(Items from a data source)
================

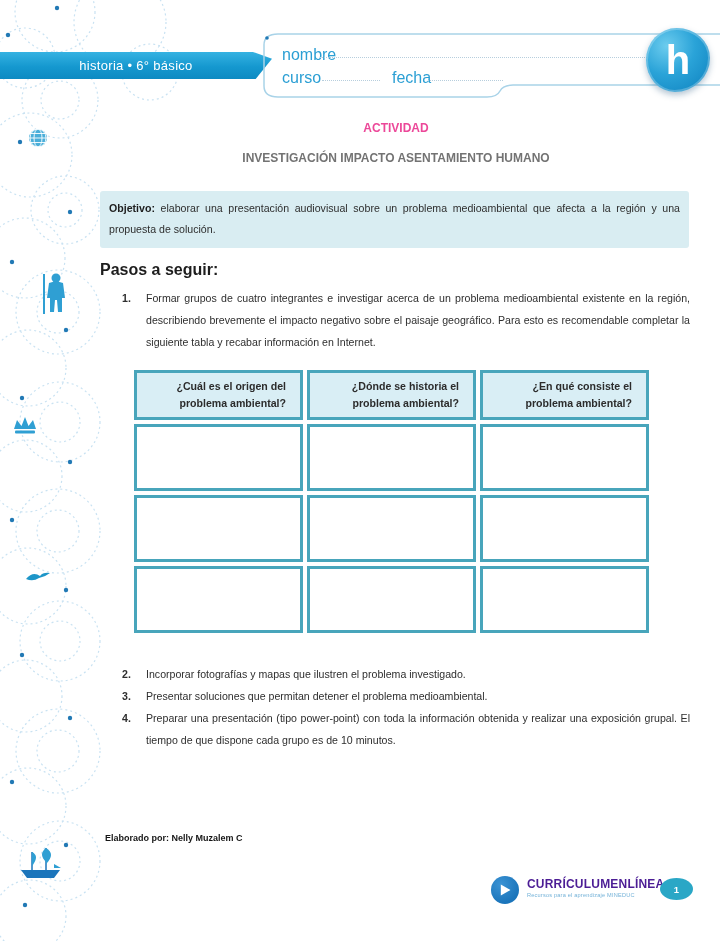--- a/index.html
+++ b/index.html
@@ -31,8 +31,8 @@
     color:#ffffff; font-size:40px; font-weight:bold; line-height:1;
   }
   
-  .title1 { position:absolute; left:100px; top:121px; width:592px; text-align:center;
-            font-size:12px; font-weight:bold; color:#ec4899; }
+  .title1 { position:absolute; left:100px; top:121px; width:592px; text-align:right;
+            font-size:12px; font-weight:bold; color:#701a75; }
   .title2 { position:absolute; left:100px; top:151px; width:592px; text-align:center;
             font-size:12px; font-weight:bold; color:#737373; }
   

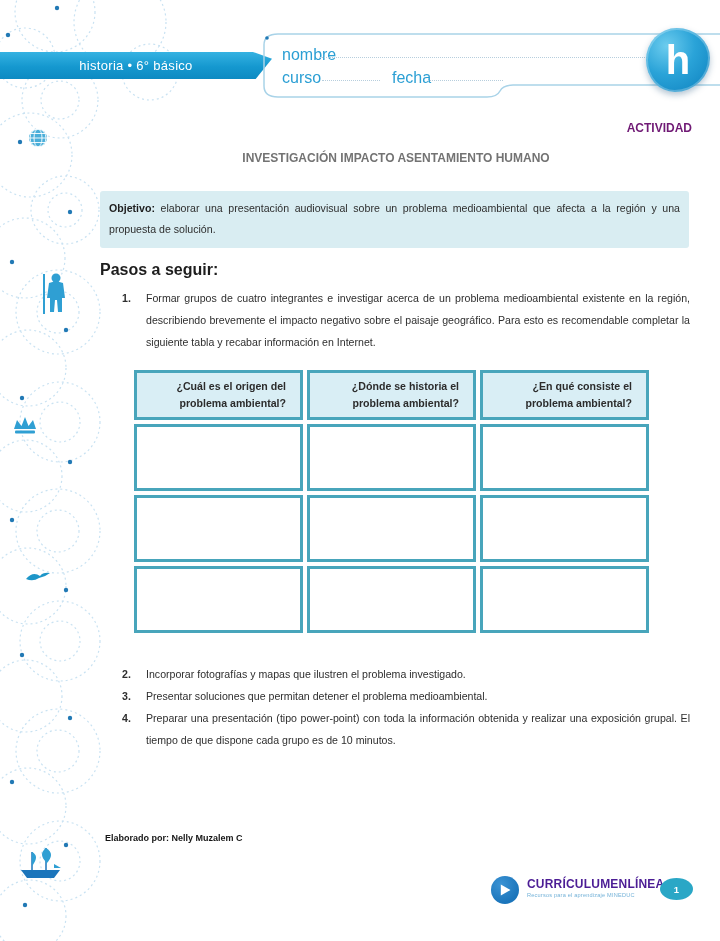--- a/index.html
+++ b/index.html
@@ -34,7 +34,7 @@
   .title1 { position:absolute; left:100px; top:121px; width:592px; text-align:right;
             font-size:12px; font-weight:bold; color:#701a75; }
   .title2 { position:absolute; left:100px; top:151px; width:592px; text-align:center;
-            font-size:12px; font-weight:bold; color:#737373; }
+            font-size:12px; font-weight:bold; color:#6d28d9; }
   
   .objective {
     position:absolute; left:100px; top:191px; width:589px;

================

EXERCISE BRIEF. Which lines above contain the word "bold"? Show each of them.

RESULT OF THIS EXERCISE.
     color:#ffffff; font-size:40px; font-weight:bold; line-height:1;
-            font-size:12px; font-weight:bold; color:#ec4899; }
+            font-size:12px; font-weight:bold; color:#701a75; }
             font-size:12px; font-weight:bold; color:#737373; }
             font-size:12px; font-weight:bold; color:#701a75; }
-            font-size:12px; font-weight:bold; color:#737373; }
+            font-size:12px; font-weight:bold; color:#6d28d9; }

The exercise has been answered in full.